───── DATA ─────

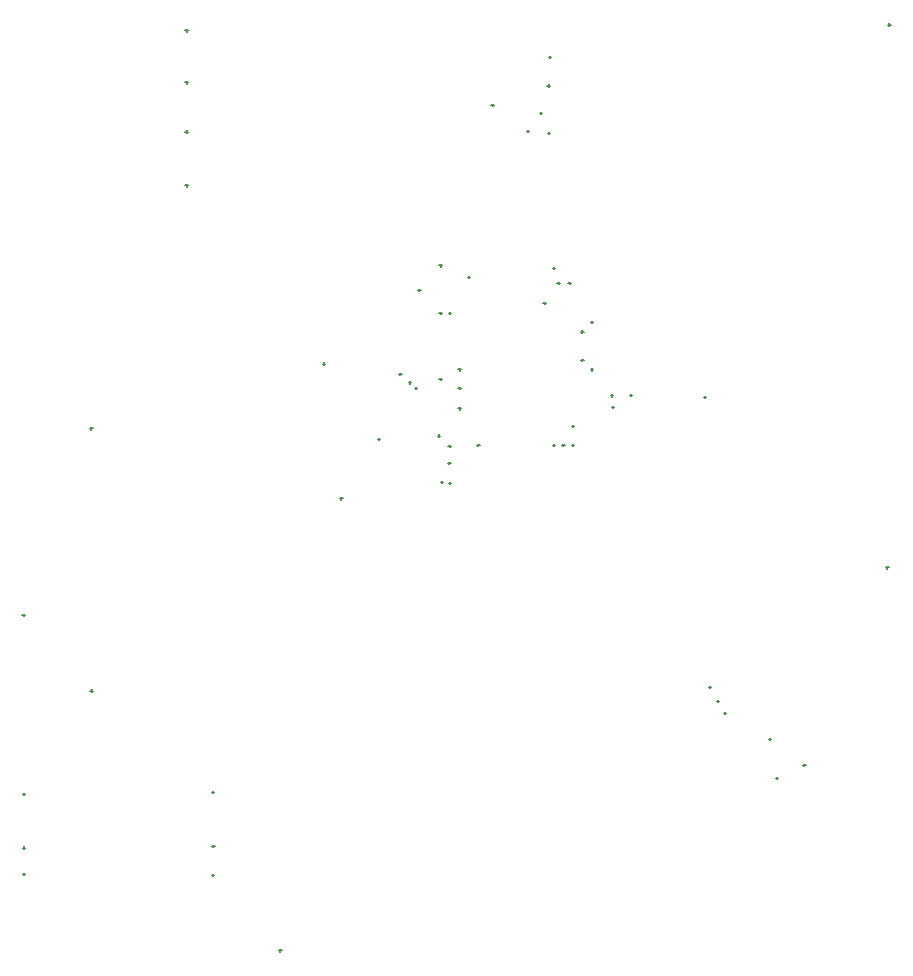
<source format=gbr>
G04*
G04 #@! TF.GenerationSoftware,Altium Limited,Altium Designer,24.2.2 (26)*
G04*
G04 Layer_Color=128*
%FSLAX44Y44*%
%MOMM*%
G71*
G04*
G04 #@! TF.SameCoordinates,D1F85D35-12B9-47B7-842E-F7ABDB1EEA32*
G04*
G04*
G04 #@! TF.FilePolarity,Positive*
G04*
G01*
G75*
%ADD13C,0.1270*%
D13*
X603000Y518000D02*
X605000D01*
X604000Y517000D02*
Y519000D01*
X354730Y74000D02*
X357270D01*
X356000Y72730D02*
Y75270D01*
X195533Y294073D02*
X198073D01*
X196803Y292803D02*
Y295343D01*
X194730Y516000D02*
X197270D01*
X196000Y514730D02*
Y517270D01*
X492145Y470481D02*
X494145D01*
X493144Y469481D02*
Y471481D01*
X499000Y470000D02*
X501000D01*
X500000Y469000D02*
Y471000D01*
X491000Y654000D02*
X493000D01*
X492000Y653000D02*
Y655000D01*
X582455Y806209D02*
X584455D01*
X583455Y805209D02*
Y807209D01*
X600150Y639000D02*
X602150D01*
X601150Y638000D02*
Y640000D01*
X587000Y652000D02*
X589000D01*
X588000Y651000D02*
Y653000D01*
X565000Y768000D02*
X567000D01*
X566000Y767000D02*
Y769000D01*
X499000Y614000D02*
X501000D01*
X500000Y613000D02*
Y615000D01*
X583000Y766000D02*
X585000D01*
X584000Y765000D02*
Y767000D01*
X515000Y644000D02*
X517000D01*
X516000Y643000D02*
Y645000D01*
X575992Y782992D02*
X577992D01*
X576992Y781992D02*
Y783992D01*
X491000Y614000D02*
X493000D01*
X492000Y613000D02*
Y615000D01*
X473000Y633000D02*
X475000D01*
X474000Y632000D02*
Y634000D01*
X535035Y790000D02*
X537035D01*
X536035Y789000D02*
Y791000D01*
X590870Y639000D02*
X592870D01*
X591870Y638000D02*
Y640000D01*
X579000Y622000D02*
X581000D01*
X580000Y621000D02*
Y623000D01*
X138216Y138622D02*
X140216D01*
X139216Y137622D02*
Y139622D01*
X138287Y161137D02*
X140287D01*
X139287Y160137D02*
Y162137D01*
X138116Y206572D02*
X140115D01*
X139115Y205572D02*
Y207572D01*
X298000Y138000D02*
X300000D01*
X299000Y137000D02*
Y139000D01*
X298653Y162515D02*
X300653D01*
X299653Y161515D02*
Y163515D01*
X298000Y208000D02*
X300000D01*
X299000Y207000D02*
Y209000D01*
X636107Y544035D02*
X638107D01*
X637107Y543035D02*
Y545035D01*
X507000Y550000D02*
X509000D01*
X508000Y549000D02*
Y551000D01*
X392000Y570980D02*
X394000D01*
X393000Y569980D02*
Y571980D01*
X407000Y456741D02*
X409000D01*
X408000Y455741D02*
Y457741D01*
X618940Y606144D02*
X620940D01*
X619940Y605144D02*
Y607144D01*
X611000Y598000D02*
X613000D01*
X612000Y597000D02*
Y599000D01*
X637000Y534000D02*
X639000D01*
X638000Y533000D02*
Y535000D01*
X652345Y544146D02*
X654345D01*
X653345Y543146D02*
Y545146D01*
X868835Y398277D02*
X871375D01*
X870105Y397007D02*
Y399547D01*
X507000Y532980D02*
X509000D01*
X508000Y531980D02*
Y533980D01*
X275705Y722074D02*
X278245D01*
X276975Y720804D02*
Y723344D01*
X275730Y767000D02*
X278270D01*
X277000Y765730D02*
Y768270D01*
X275730Y809000D02*
X278270D01*
X277000Y807730D02*
Y810270D01*
X275730Y853000D02*
X278270D01*
X277000Y851730D02*
Y854270D01*
X603000Y502000D02*
X605000D01*
X604000Y501000D02*
Y503000D01*
X595000Y502000D02*
X597000D01*
X596000Y501000D02*
Y503000D01*
X587000Y502000D02*
X589000D01*
X588000Y501000D02*
Y503000D01*
X611000Y574000D02*
X613000D01*
X612000Y573000D02*
Y575000D01*
X619000Y566000D02*
X621000D01*
X620000Y565000D02*
Y567000D01*
X871000Y858000D02*
X873000D01*
X872000Y857000D02*
Y859000D01*
X714579Y542786D02*
X716579D01*
X715579Y541786D02*
Y543786D01*
X522995Y502177D02*
X524995D01*
X523995Y501177D02*
Y503177D01*
X489650Y510000D02*
X491650D01*
X490650Y509000D02*
Y511000D01*
X439000Y507000D02*
X441000D01*
X440000Y506000D02*
Y508000D01*
X498580Y501278D02*
X500580D01*
X499580Y500278D02*
Y502278D01*
X498393Y486607D02*
X500393D01*
X499393Y485607D02*
Y487607D01*
X137972Y358293D02*
X139972D01*
X138972Y357293D02*
Y359293D01*
X507000Y566000D02*
X509000D01*
X508000Y565000D02*
Y567000D01*
X491000Y558000D02*
X493000D01*
X492000Y557000D02*
Y559000D01*
X457000Y562000D02*
X459000D01*
X458000Y561000D02*
Y563000D01*
X470000Y550000D02*
X472000D01*
X471000Y549000D02*
Y551000D01*
X465000Y555000D02*
X467000D01*
X466000Y554000D02*
Y556000D01*
X770000Y253000D02*
X772000D01*
X771000Y252000D02*
Y254000D01*
X719000Y297000D02*
X721000D01*
X720000Y296000D02*
Y298000D01*
X726000Y285000D02*
X728000D01*
X727000Y284000D02*
Y286000D01*
X732000Y275000D02*
X734000D01*
X733000Y274000D02*
Y276000D01*
X799000Y231000D02*
X801000D01*
X800000Y230000D02*
Y232000D01*
X776000Y220000D02*
X778000D01*
X777000Y219000D02*
Y221000D01*
X583354Y830638D02*
X585354D01*
X584354Y829638D02*
Y831638D01*
M02*

</source>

─────

> TASK BRIEF
The pictures alone are to be left out when the data above is copied; all else must match exactly.

> ANSWER AREA
<source format=gbr>
G04*
G04 #@! TF.GenerationSoftware,Altium Limited,Altium Designer,24.2.2 (26)*
G04*
G04 Layer_Color=128*
%FSLAX44Y44*%
%MOMM*%
G71*
G04*
G04 #@! TF.SameCoordinates,D1F85D35-12B9-47B7-842E-F7ABDB1EEA32*
G04*
G04*
G04 #@! TF.FilePolarity,Positive*
G04*
G01*
G75*
%ADD13C,0.1270*%
D13*
X603000Y518000D02*
X605000D01*
X604000Y517000D02*
Y519000D01*
X354730Y74000D02*
X357270D01*
X356000Y72730D02*
Y75270D01*
X195533Y294073D02*
X198073D01*
X196803Y292803D02*
Y295343D01*
X194730Y516000D02*
X197270D01*
X196000Y514730D02*
Y517270D01*
X492145Y470481D02*
X494145D01*
X493144Y469481D02*
Y471481D01*
X499000Y470000D02*
X501000D01*
X500000Y469000D02*
Y471000D01*
X491000Y654000D02*
X493000D01*
X492000Y653000D02*
Y655000D01*
X582455Y806209D02*
X584455D01*
X583455Y805209D02*
Y807209D01*
X600150Y639000D02*
X602150D01*
X601150Y638000D02*
Y640000D01*
X587000Y652000D02*
X589000D01*
X588000Y651000D02*
Y653000D01*
X565000Y768000D02*
X567000D01*
X566000Y767000D02*
Y769000D01*
X499000Y614000D02*
X501000D01*
X500000Y613000D02*
Y615000D01*
X583000Y766000D02*
X585000D01*
X584000Y765000D02*
Y767000D01*
X515000Y644000D02*
X517000D01*
X516000Y643000D02*
Y645000D01*
X575992Y782992D02*
X577992D01*
X576992Y781992D02*
Y783992D01*
X491000Y614000D02*
X493000D01*
X492000Y613000D02*
Y615000D01*
X473000Y633000D02*
X475000D01*
X474000Y632000D02*
Y634000D01*
X535035Y790000D02*
X537035D01*
X536035Y789000D02*
Y791000D01*
X590870Y639000D02*
X592870D01*
X591870Y638000D02*
Y640000D01*
X579000Y622000D02*
X581000D01*
X580000Y621000D02*
Y623000D01*
X138216Y138622D02*
X140216D01*
X139216Y137622D02*
Y139622D01*
X138287Y161137D02*
X140287D01*
X139287Y160137D02*
Y162137D01*
X138116Y206572D02*
X140115D01*
X139115Y205572D02*
Y207572D01*
X298000Y138000D02*
X300000D01*
X299000Y137000D02*
Y139000D01*
X298653Y162515D02*
X300653D01*
X299653Y161515D02*
Y163515D01*
X298000Y208000D02*
X300000D01*
X299000Y207000D02*
Y209000D01*
X636107Y544035D02*
X638107D01*
X637107Y543035D02*
Y545035D01*
X507000Y550000D02*
X509000D01*
X508000Y549000D02*
Y551000D01*
X392000Y570980D02*
X394000D01*
X393000Y569980D02*
Y571980D01*
X407000Y456741D02*
X409000D01*
X408000Y455741D02*
Y457741D01*
X618940Y606144D02*
X620940D01*
X619940Y605144D02*
Y607144D01*
X611000Y598000D02*
X613000D01*
X612000Y597000D02*
Y599000D01*
X637000Y534000D02*
X639000D01*
X638000Y533000D02*
Y535000D01*
X652345Y544146D02*
X654345D01*
X653345Y543146D02*
Y545146D01*
X868835Y398277D02*
X871375D01*
X870105Y397007D02*
Y399547D01*
X507000Y532980D02*
X509000D01*
X508000Y531980D02*
Y533980D01*
X275705Y722074D02*
X278245D01*
X276975Y720804D02*
Y723344D01*
X275730Y767000D02*
X278270D01*
X277000Y765730D02*
Y768270D01*
X275730Y809000D02*
X278270D01*
X277000Y807730D02*
Y810270D01*
X275730Y853000D02*
X278270D01*
X277000Y851730D02*
Y854270D01*
X603000Y502000D02*
X605000D01*
X604000Y501000D02*
Y503000D01*
X595000Y502000D02*
X597000D01*
X596000Y501000D02*
Y503000D01*
X587000Y502000D02*
X589000D01*
X588000Y501000D02*
Y503000D01*
X611000Y574000D02*
X613000D01*
X612000Y573000D02*
Y575000D01*
X619000Y566000D02*
X621000D01*
X620000Y565000D02*
Y567000D01*
X871000Y858000D02*
X873000D01*
X872000Y857000D02*
Y859000D01*
X714579Y542786D02*
X716579D01*
X715579Y541786D02*
Y543786D01*
X522995Y502177D02*
X524995D01*
X523995Y501177D02*
Y503177D01*
X489650Y510000D02*
X491650D01*
X490650Y509000D02*
Y511000D01*
X439000Y507000D02*
X441000D01*
X440000Y506000D02*
Y508000D01*
X498580Y501278D02*
X500580D01*
X499580Y500278D02*
Y502278D01*
X498393Y486607D02*
X500393D01*
X499393Y485607D02*
Y487607D01*
X137972Y358293D02*
X139972D01*
X138972Y357293D02*
Y359293D01*
X507000Y566000D02*
X509000D01*
X508000Y565000D02*
Y567000D01*
X491000Y558000D02*
X493000D01*
X492000Y557000D02*
Y559000D01*
X457000Y562000D02*
X459000D01*
X458000Y561000D02*
Y563000D01*
X470000Y550000D02*
X472000D01*
X471000Y549000D02*
Y551000D01*
X465000Y555000D02*
X467000D01*
X466000Y554000D02*
Y556000D01*
X770000Y253000D02*
X772000D01*
X771000Y252000D02*
Y254000D01*
X719000Y297000D02*
X721000D01*
X720000Y296000D02*
Y298000D01*
X726000Y285000D02*
X728000D01*
X727000Y284000D02*
Y286000D01*
X732000Y275000D02*
X734000D01*
X733000Y274000D02*
Y276000D01*
X799000Y231000D02*
X801000D01*
X800000Y230000D02*
Y232000D01*
X776000Y220000D02*
X778000D01*
X777000Y219000D02*
Y221000D01*
X583354Y830638D02*
X585354D01*
X584354Y829638D02*
Y831638D01*
M02*

</source>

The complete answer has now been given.